• _DATA UNDER STUDY_:
════════

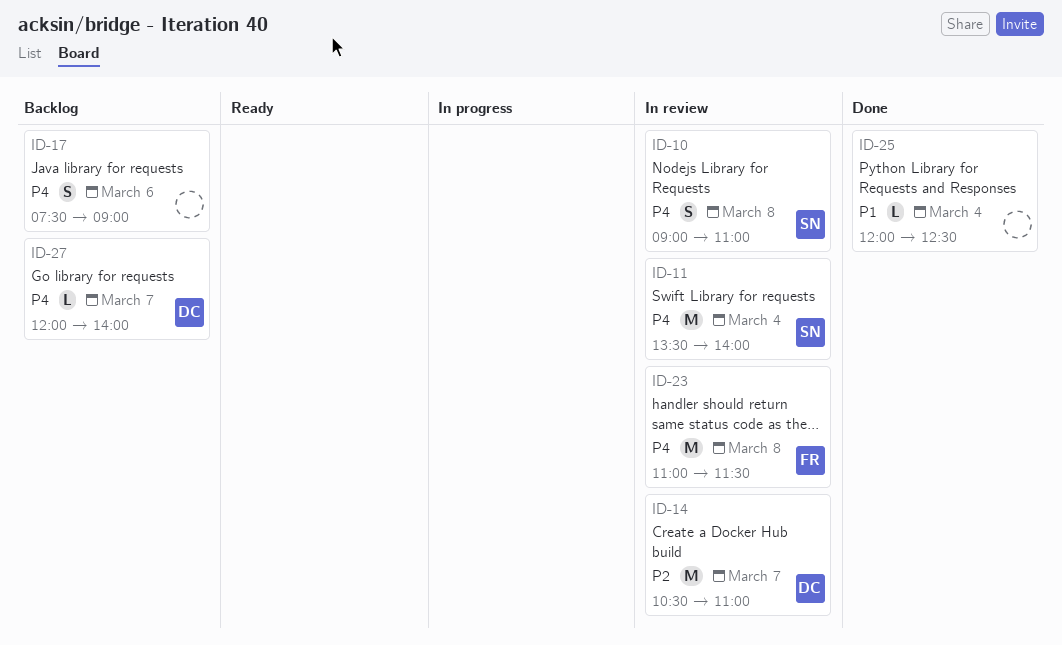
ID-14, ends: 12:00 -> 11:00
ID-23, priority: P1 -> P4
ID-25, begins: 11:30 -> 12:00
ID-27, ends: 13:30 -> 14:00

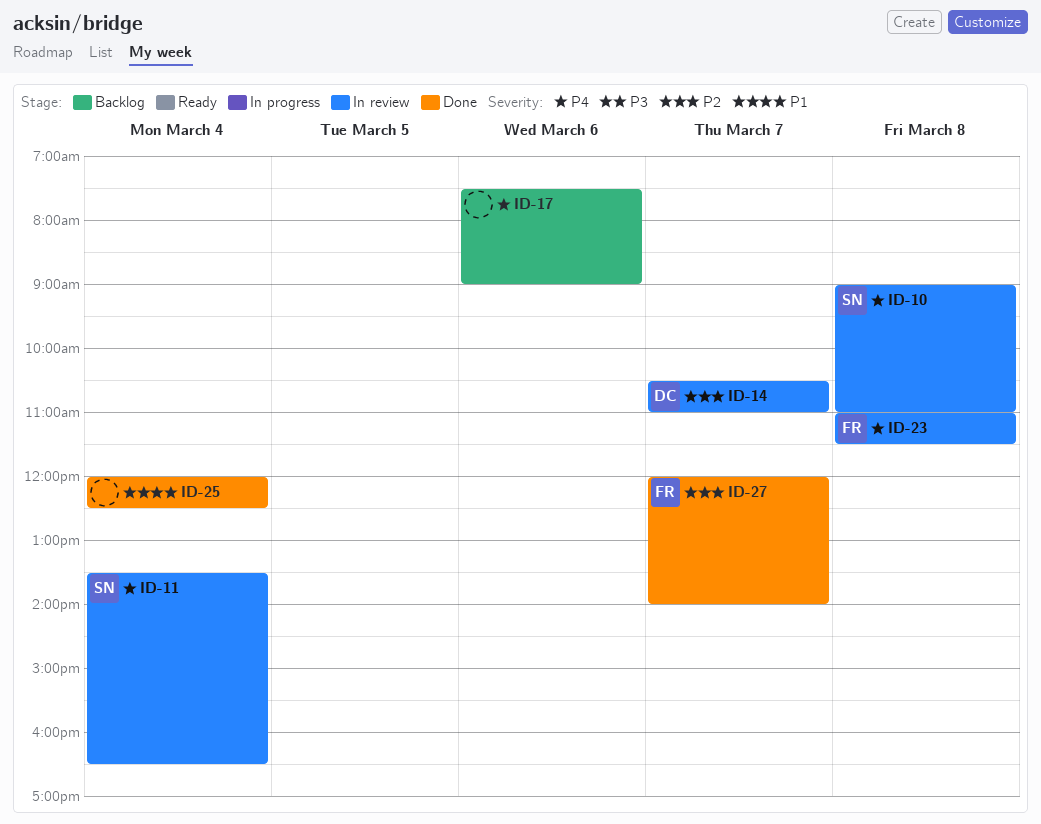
ID-11, ends: 14:00 -> 16:30
ID-27, status: Backlog -> Done
ID-27, owner: DC -> FR
ID-27, priority: P4 -> P2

════════

• _WHAT THE EXERCISE ASKS_: In the records above, find each line holding "ends" and copy it.

• _RESULT_:
ID-14, ends: 12:00 -> 11:00
ID-27, ends: 13:30 -> 14:00
ID-11, ends: 14:00 -> 16:30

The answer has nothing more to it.